» **EXERCISE**: Restate word for word the lines in the listing below, starting at the line containing "RÁDIO WEB PARRHESIA" and ending at the line containing "réservés. Site développé", both included; leave out the rest.

----- LISTED RECORDS

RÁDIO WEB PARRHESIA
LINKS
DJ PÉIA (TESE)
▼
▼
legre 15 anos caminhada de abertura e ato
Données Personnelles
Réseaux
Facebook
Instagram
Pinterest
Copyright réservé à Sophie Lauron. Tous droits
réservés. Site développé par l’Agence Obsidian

----------
----- LISTED RECORDS

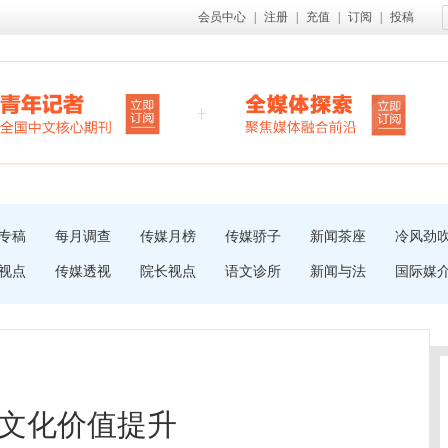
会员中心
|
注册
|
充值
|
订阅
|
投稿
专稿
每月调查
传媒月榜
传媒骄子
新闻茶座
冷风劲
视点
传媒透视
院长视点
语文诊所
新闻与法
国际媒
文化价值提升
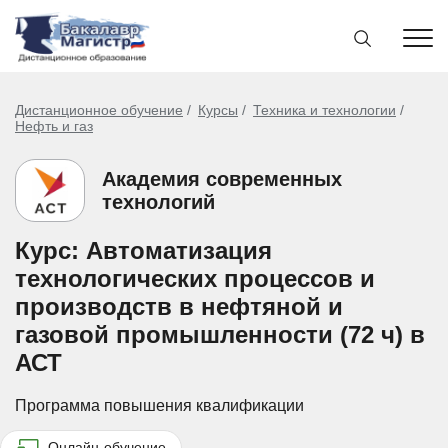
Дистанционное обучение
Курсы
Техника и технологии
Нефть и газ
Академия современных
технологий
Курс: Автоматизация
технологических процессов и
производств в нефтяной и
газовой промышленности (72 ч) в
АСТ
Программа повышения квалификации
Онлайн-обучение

----------

» **ANSWER TO THE EXERCISE**:
RÁDIO WEB PARRHESIA
LINKS
DJ PÉIA (TESE)
▼
▼
legre 15 anos caminhada de abertura e ato
Données Personnelles
Réseaux
Facebook
Instagram
Pinterest
Copyright réservé à Sophie Lauron. Tous droits
réservés. Site développé par l’Agence Obsidian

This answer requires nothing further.